Gadsby, with her owl-eyed glasses and clipped, friendly Australian accent, made 2018’s “Nanette” after a successful career of cheeky Aussie observational stand-up that I was only vaguely aware of. She was good – she has a way of getting on a roll with a subject that’s a nimble-tongued hoot – but nobody I’d put in my top 20 stand-ups. (Yes, I update it regularly.) As an out lesbian who’s struggled with depression and other issues in her life, Gadsby made her career like most comics do – by lightly touching on serious, personal topics, and then deflating the tension with a clever punchline. “Nanette” starts off that way, too. And then it turns into something else. 
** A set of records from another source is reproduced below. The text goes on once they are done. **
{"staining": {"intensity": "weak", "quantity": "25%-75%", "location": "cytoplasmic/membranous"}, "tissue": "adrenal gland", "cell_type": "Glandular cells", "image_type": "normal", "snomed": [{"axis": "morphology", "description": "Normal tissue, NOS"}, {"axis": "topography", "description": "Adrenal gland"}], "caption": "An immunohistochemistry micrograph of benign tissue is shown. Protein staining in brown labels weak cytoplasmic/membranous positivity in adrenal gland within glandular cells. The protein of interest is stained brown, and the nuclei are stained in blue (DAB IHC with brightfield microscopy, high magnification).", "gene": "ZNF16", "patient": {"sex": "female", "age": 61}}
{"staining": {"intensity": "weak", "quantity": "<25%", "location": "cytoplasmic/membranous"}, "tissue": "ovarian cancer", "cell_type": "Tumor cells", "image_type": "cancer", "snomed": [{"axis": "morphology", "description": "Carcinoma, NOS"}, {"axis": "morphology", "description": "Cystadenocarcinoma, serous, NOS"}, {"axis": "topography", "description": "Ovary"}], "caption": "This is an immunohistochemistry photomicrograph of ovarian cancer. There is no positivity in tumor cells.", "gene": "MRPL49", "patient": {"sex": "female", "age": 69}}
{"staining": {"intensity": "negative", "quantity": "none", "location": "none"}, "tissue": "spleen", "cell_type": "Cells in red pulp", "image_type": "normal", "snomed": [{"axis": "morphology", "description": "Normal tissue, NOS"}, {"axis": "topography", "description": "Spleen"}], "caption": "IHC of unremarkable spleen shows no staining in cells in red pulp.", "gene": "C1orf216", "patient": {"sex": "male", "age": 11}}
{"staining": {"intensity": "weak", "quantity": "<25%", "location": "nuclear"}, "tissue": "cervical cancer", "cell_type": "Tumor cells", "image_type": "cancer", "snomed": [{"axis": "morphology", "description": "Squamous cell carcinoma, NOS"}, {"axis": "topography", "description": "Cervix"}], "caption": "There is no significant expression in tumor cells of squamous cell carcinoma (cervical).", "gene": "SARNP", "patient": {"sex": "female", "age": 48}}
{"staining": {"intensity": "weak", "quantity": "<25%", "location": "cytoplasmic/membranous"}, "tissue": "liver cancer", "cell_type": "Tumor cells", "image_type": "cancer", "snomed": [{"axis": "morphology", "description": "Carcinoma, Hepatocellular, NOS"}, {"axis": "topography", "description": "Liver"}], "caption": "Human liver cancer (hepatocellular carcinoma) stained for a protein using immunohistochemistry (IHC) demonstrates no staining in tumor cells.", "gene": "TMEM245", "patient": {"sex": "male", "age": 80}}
Throughout, the comic deconstructs the mechanics of the joke, the alternating play of tension and release that powers comedy and reliably defuses any topic before it gets too heavy for the average club audience. So smoothly that you never see the turn coming, Gadsby gradually turns that deconstructionist approach on herself, her material and her profession, including some suitably defused anecdotes of bigotry and abuse she’s experienced until, in a final stretch that vaults her into the stand-up elite, she destroys it in a fusillade of righteous, anguished brilliance. If a movie is something that entertains you, challenges you, and leaves you unsettled, thoughtful and changed, then I’ll put “Nanette” up against nearly every best picture Oscar winner of late. Yes, it’s that good. 

A double feature at The Apohadion benefits the family of Rustic Overtones trumpet player Dave Noyes, who died a year ago. Photo by Andrew Thompson

For a more whimsical but equally strange and beautiful movie experience, plan your moviegoing week to head next to The Apohadion Theater on Monday, March 9, for a double feature tribute to the late and beloved Portland musician Dave Noyes (Rustic Overtones, Seekonk, Kenya Hall Band), who died unexpectedly almost exactly a year ago. OK, “Zoolander” is up first, which is a reliably goofy laugh, and, presumably, one of the notoriously kind and funny Noyes’ favorites. Not gonna blow any minds, indie film-wise, but the double-bill is a benefit for Noyes’ family, so just enjoy. 

The second film is Jim Jarmusch’s 1986 indie classic, “Down By Law,” and seeing this magical, deadpan masterpiece on the big screen of a bar venue co-founded by Noyes sounds like exactly the sort of tribute any Portland fan of film, drinks and great music should flock to. The story of three marginal sort-of criminals whose interminable existence as New Orleans cellmates is unexpectedly and miraculously changed by a combination of losers’ luck and the elfish optimism of Roberto Benigni’s oddball Italian crook, this is a film buff’s comedy. (This was long before everyone got sort of tired of Benigni’s antics in his own films.) Photographed in glorious black-and-white by Jarmusch’s acclaimed cinematographer Robby Müller (“Ghost Dog,” “Dead Man”), the film is a spell, lulling and amusing you with enigmatic slyness until the final developments feel not so much improbable as magical. Like a spell. Starring Benigni alongside musician-actors John Lurie and Tom Waits, the film is also wall-to-wall music by the latter two, the perfect soundtrack to raise a glass to a great guy and a great movie. 

“Hannah Gadsby: Nanette” screens at the Equality Community Center on Saturday at 2 p.m. Admission’s free and snacks are provided. 

The “Zoolander”/“Down By Law” double feature in memory of Dave Noyes shows at The Apohadion Theater on Monday, March 9, starting at 8 p.m. Admission is free, but donations are accepted to benefit the Noyes family. 

Dennis Perkins is a freelance writer who lives in Auburn with his wife and cat.